Sunday, March 15, 2015

Essay three - theoretical approaches to issues

The goal of Essay #3 is to take us one step closer to producing our final term paper by going a little bit deeper into an issue of interest to you. In the last essay, we produced an informative argument that attempted to clarify misconceptions and highlight the most important aspects of an issue. Basically, you created a framework to help an intelligent layperson first approach an issue from a specific angle. In this essay, we will focus less on explaining the broad outlines of a topic and instead provide a slightly more in-depth, less introductory account that presents one or several theoretical, critical, ideological, or ethical approaches to a particular issue. Your paper should pick both a specific theoretical approach or critical tradition and a specific issue, and it should make these as narrow and focused as possible. 

A theoretical paradigm is not the same thing as a stance. Rather, a paradigm represents a way of understanding an issue, one that informs one or several sets of underlying stances. The same stance or position can arise from very different theoretical approaches, and different stances or positions can arise from similar theoretical approaches. For example: if I were comparing different paradigms regarding the reform of Social Security, I might argue the following: "Although both parties favor reform of the system, a theoretical tension exists between the neoliberal and the social democratic understanding of what Social Security, and the welfare state more generally, are and should be. Whereas neoliberal proponents of private accounts see Social Security as akin to an individual investment, and thus have no problem with the system leading to radically different payouts to beneficiaries depending on the performance of those accounts, social democratic proponents of changing merely the financing of Social Security see the program as part of the safety net designed to provide a minimum standard of retirement income regardless of how much an individual may have paid into the system before retirement.

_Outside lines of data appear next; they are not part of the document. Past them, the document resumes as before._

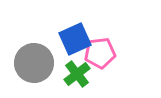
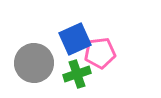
green cross: rotated 20 degrees clockwise
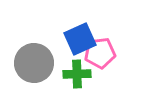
blue square: moved 5 px right
green cross: rotated 16 degrees clockwise
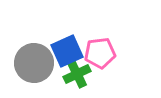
blue square: moved 13 px left, 12 px down
green cross: rotated 24 degrees counterclockwise
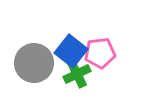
blue square: moved 4 px right; rotated 28 degrees counterclockwise
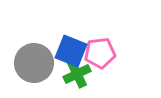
blue square: rotated 16 degrees counterclockwise
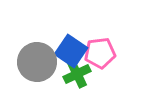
blue square: rotated 12 degrees clockwise
gray circle: moved 3 px right, 1 px up
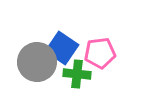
blue square: moved 9 px left, 3 px up
green cross: rotated 32 degrees clockwise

Both sides may favor public investment in private securities, but their different approaches lead to divergent plans for implementing this reform.
Bring a rough draft of the paper to class on Friday, March 27th. The final paper will be due Wednesday, April 1st by class time. The final draft should be 4-6 pages in 12 point Times New Roman Font with 1 inch margins. Use MLA to cite your sources, and use at least 3 peer-reviewed sources. Make sure that you use parenthetical citation to indicate whenever you are using information from one of your sources, and do not cite a source in the works cited unless you refer to it in the body of the essay. 

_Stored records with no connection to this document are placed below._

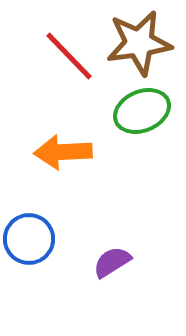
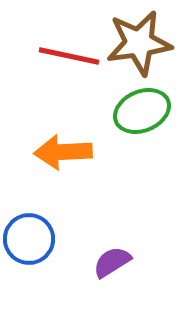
red line: rotated 34 degrees counterclockwise
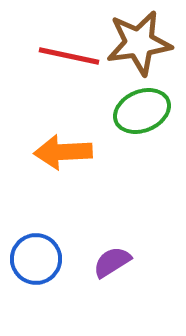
blue circle: moved 7 px right, 20 px down
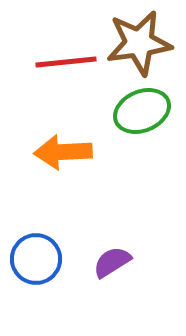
red line: moved 3 px left, 6 px down; rotated 18 degrees counterclockwise
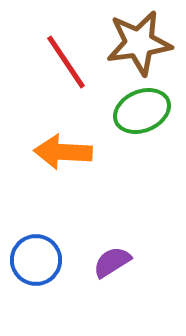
red line: rotated 62 degrees clockwise
orange arrow: rotated 6 degrees clockwise
blue circle: moved 1 px down
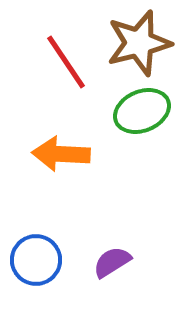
brown star: rotated 6 degrees counterclockwise
orange arrow: moved 2 px left, 2 px down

As you can see, once again it is best to focus on an aspect of an issue, and a paradigm or paradigms related thereto, that are as specific as possible. You are free to explore the implication of one theoretical approach, or you can compare and contrast many approaches. We have several examples of theoretical paradigms so far from our reading: Marxism, the cynical philosophy of Mandeville, the moral sense theory of Hutcheson that opposed it, and Smith's adaptation of his teacher's thinking into his own moral and economic thought. You could also, for example, adopt an Austrian approach to monetary policy, or you could compare that with the Keynesian approach--the only requirement is that the paradigm you adopt be an academic one. You could explore how modern philosophers in the tradition of Smith and Hutcheson approach a moral issue, or you could contrast the modern and the original approaches. You could also, for example, examine the Marxist take on the recent financial crisis. If you compare different perspectives, they need not be from radically different ideological camps. It would be perfectly acceptable to demonstrate how the same ideology can also lead to different policy prescriptions as a result of subtler differences.